» **TEKS BACAAN**
******************************
YANG TERLAHIR DARI API

Taufiq Wr. Hidayat *

Dialah yang bersumpah membasuh rambutnya dengan darah. Barulah ia akan kembali menyanggul rambutnya yang tergerai legam dan dalam itu. Ia pula yang membakar dada para ksatria dengan kedua matanya yang tajam, liar, dan menyimpan kepedihan. Ia pula yang mempersembahkan tubuh sebagai tumbal kekuasaan kaum laki-laki.

Chitra Banerjee Divakaruni menuliskan muram seorang perempuan dalam “The Palace of Illusions” (Keraton Khayalan). Dikisahkannya nasib muram seorang perempuan cantik, cerdas, dengan kedua susu yang agung, dan berpanggul kenyal itu. Drupadi. Perempuan yang terlahir dari api. Namun Divakaruni merangkai narasi mashur Mahabharata itu dari sudut pandang Drupadi. Sudut pandang seorang perempuan. Segera tampaklah muram sejarah, kepahitan, perlawanan dari yang diposisikan tak berdaya, dan kritik tajam atas laki-laki beserta kekuasaan seksualnya yang kekar dan sewenang-wenang. Novel Divakaruni mengoyak kisah Mahabharata. Ia tak patuh pada sudut pandang lazim dari epos agung versi Vyasa.

Dalam Divakaruni, Drupadi muram dan kalah. Tetapi kemuraman dan kekalahannya merupakan titik pijak sebuah perlawanan yang tiada akhir dalam sejarah. Drupadilah sang martir. Bukan para kstaria yang tewas dalam kegagahan pada perang habis-habisan Bharatayuda di padang Kurusetra.
******************************
» **TUGAS**
1) Menurut esai tentang Drupadi, dari sudut pandang siapa Divakaruni merangkai narasi Mahabharata?
2) Salin tanpa perubahan bagian esai tentang Drupadi mulai dari "Dalam Divakaruni, Drupadi" sampai dengan "di padang Kurusetra.".
Gunakan hanya esai tentang Drupadi sebagai sumber.

» **DATA YANG DITAMPILKAN**
******************************
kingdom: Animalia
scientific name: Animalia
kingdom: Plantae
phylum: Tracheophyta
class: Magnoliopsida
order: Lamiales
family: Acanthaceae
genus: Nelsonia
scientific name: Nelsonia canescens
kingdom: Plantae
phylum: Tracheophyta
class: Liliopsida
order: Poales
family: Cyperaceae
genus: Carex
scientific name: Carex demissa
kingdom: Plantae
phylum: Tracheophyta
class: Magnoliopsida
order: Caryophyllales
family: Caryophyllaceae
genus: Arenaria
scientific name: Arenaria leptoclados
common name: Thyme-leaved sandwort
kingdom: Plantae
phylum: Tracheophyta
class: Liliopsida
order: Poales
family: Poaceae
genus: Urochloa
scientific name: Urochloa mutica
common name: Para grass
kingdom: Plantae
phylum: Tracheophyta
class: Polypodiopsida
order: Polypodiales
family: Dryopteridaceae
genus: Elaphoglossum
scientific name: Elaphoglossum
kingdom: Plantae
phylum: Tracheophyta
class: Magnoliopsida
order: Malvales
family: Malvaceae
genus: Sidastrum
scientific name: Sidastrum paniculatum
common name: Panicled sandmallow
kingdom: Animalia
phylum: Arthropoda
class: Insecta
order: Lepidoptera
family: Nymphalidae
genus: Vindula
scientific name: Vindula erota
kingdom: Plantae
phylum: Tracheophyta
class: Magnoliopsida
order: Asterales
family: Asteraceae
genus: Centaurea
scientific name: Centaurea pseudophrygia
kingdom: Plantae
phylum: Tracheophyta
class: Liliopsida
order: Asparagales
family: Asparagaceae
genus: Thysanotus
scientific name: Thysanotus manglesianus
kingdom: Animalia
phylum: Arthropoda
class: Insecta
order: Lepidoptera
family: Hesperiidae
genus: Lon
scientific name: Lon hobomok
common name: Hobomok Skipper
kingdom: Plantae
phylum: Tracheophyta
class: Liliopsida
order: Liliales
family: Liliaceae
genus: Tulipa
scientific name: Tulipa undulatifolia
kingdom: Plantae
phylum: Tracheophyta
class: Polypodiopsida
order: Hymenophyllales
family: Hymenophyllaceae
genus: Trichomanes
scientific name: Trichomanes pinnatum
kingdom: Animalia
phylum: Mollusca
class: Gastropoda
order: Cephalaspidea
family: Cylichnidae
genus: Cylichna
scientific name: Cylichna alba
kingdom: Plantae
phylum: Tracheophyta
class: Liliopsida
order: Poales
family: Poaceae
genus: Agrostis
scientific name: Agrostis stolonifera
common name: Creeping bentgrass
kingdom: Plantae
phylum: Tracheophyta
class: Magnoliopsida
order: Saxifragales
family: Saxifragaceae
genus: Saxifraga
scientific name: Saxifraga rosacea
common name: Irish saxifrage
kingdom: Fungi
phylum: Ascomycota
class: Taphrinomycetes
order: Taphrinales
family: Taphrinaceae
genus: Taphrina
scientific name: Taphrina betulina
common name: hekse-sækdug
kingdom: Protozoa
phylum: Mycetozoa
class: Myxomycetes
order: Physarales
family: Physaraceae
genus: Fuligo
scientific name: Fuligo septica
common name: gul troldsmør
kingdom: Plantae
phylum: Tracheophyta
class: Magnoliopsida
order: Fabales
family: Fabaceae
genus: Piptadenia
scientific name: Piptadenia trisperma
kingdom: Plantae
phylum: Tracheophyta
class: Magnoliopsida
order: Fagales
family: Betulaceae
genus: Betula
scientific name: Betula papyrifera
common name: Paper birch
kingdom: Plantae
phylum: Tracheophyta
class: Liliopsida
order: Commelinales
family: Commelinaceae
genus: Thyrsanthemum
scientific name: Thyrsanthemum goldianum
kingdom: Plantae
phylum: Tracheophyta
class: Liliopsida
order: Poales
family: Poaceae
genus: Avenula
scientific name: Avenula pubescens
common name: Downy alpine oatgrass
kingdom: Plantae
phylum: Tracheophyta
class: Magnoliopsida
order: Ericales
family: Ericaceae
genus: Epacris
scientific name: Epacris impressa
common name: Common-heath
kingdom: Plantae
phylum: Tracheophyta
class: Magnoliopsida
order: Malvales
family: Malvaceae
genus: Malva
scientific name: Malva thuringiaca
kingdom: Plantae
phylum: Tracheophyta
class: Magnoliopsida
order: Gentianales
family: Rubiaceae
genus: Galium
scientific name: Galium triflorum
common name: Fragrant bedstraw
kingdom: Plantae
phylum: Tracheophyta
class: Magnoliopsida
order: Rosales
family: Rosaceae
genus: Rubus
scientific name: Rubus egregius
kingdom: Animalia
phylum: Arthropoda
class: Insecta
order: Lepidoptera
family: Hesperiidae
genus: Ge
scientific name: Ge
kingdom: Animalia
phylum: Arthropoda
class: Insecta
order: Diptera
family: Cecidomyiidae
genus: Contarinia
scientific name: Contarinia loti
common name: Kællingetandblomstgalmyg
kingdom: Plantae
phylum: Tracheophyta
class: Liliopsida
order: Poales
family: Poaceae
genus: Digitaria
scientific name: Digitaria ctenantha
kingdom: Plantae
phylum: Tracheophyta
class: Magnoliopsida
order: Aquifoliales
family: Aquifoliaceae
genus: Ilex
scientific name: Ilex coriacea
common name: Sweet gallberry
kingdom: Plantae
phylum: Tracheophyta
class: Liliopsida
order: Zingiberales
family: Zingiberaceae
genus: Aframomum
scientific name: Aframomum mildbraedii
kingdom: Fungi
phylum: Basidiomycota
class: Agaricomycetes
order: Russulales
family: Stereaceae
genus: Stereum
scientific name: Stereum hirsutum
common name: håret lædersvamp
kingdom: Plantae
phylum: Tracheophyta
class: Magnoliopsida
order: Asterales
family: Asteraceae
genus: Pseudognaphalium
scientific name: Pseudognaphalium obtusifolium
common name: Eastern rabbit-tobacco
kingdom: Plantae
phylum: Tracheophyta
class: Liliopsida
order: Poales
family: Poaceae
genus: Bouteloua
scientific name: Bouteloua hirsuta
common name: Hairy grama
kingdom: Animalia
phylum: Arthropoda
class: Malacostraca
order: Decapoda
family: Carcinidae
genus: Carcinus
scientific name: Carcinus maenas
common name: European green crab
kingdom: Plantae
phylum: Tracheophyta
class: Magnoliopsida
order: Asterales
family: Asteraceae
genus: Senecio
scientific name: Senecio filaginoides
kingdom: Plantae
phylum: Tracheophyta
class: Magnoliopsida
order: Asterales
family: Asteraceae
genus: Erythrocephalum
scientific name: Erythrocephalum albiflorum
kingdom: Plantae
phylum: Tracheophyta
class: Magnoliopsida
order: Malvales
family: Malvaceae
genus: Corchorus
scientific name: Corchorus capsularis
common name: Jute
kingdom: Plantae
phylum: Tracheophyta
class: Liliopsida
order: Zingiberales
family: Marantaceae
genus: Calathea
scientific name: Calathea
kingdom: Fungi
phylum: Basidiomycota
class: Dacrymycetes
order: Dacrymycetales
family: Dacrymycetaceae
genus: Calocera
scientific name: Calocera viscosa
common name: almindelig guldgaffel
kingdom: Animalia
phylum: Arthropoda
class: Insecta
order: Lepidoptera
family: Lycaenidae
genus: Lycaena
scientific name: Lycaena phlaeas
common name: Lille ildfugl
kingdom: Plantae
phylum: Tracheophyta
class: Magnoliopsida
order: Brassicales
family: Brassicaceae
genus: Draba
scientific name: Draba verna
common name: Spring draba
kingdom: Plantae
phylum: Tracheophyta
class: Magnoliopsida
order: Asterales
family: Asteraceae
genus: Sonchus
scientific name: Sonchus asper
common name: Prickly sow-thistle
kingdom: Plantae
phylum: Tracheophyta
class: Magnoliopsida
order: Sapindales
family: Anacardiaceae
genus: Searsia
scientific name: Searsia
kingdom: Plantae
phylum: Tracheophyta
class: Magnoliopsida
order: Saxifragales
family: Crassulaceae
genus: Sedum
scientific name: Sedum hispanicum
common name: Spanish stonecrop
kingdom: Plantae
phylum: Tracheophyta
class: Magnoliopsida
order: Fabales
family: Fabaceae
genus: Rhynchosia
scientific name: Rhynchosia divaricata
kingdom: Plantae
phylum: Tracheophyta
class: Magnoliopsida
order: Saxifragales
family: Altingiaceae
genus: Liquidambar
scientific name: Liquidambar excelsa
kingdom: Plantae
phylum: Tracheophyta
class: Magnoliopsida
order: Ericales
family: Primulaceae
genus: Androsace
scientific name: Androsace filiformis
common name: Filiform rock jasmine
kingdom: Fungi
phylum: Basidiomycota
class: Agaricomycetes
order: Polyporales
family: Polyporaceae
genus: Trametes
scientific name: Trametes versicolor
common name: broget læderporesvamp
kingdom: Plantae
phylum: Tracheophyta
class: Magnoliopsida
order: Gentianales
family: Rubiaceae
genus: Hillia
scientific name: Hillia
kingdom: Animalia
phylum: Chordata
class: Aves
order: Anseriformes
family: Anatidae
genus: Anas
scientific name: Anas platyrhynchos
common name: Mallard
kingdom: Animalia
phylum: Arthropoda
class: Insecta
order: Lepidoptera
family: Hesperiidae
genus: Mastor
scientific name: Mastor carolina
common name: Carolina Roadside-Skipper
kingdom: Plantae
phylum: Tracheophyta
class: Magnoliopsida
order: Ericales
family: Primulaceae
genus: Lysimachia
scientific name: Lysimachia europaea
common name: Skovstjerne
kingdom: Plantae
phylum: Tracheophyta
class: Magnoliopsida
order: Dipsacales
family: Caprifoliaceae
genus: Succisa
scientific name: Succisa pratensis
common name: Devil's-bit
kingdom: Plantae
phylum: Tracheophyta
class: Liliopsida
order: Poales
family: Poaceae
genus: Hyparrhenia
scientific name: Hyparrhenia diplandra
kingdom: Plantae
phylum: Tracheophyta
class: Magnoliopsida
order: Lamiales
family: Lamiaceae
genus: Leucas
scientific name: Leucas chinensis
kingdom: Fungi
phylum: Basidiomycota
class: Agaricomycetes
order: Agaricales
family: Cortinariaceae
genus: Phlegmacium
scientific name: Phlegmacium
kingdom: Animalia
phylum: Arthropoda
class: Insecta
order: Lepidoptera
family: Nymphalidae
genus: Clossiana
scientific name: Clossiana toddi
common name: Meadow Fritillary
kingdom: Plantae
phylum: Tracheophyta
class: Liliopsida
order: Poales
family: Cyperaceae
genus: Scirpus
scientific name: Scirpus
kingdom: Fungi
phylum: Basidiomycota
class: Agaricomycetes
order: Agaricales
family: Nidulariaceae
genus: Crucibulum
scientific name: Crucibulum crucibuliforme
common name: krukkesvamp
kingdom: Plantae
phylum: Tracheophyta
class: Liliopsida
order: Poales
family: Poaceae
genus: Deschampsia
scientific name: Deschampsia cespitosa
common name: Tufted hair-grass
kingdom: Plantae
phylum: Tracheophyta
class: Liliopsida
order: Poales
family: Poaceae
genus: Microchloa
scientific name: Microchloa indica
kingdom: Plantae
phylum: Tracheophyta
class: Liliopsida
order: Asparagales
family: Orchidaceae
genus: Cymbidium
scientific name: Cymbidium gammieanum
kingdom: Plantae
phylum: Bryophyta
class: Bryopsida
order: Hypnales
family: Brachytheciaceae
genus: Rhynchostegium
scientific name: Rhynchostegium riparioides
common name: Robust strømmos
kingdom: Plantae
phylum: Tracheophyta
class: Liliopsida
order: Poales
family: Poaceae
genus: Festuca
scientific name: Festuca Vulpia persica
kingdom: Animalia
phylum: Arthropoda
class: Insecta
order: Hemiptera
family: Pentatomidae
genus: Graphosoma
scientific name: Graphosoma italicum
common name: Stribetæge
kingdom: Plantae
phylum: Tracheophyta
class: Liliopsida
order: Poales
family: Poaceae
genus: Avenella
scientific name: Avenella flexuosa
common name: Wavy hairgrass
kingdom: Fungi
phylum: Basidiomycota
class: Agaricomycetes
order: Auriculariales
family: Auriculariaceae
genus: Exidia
******************************
» **KUNCI JAWABAN**
1) Dari sudut pandang Drupadi, seorang perempuan.

2)
Dalam Divakaruni, Drupadi muram dan kalah. Tetapi kemuraman dan kekalahannya merupakan titik pijak sebuah perlawanan yang tiada akhir dalam sejarah. Drupadilah sang martir. Bukan para kstaria yang tewas dalam kegagahan pada perang habis-habisan Bharatayuda di padang Kurusetra.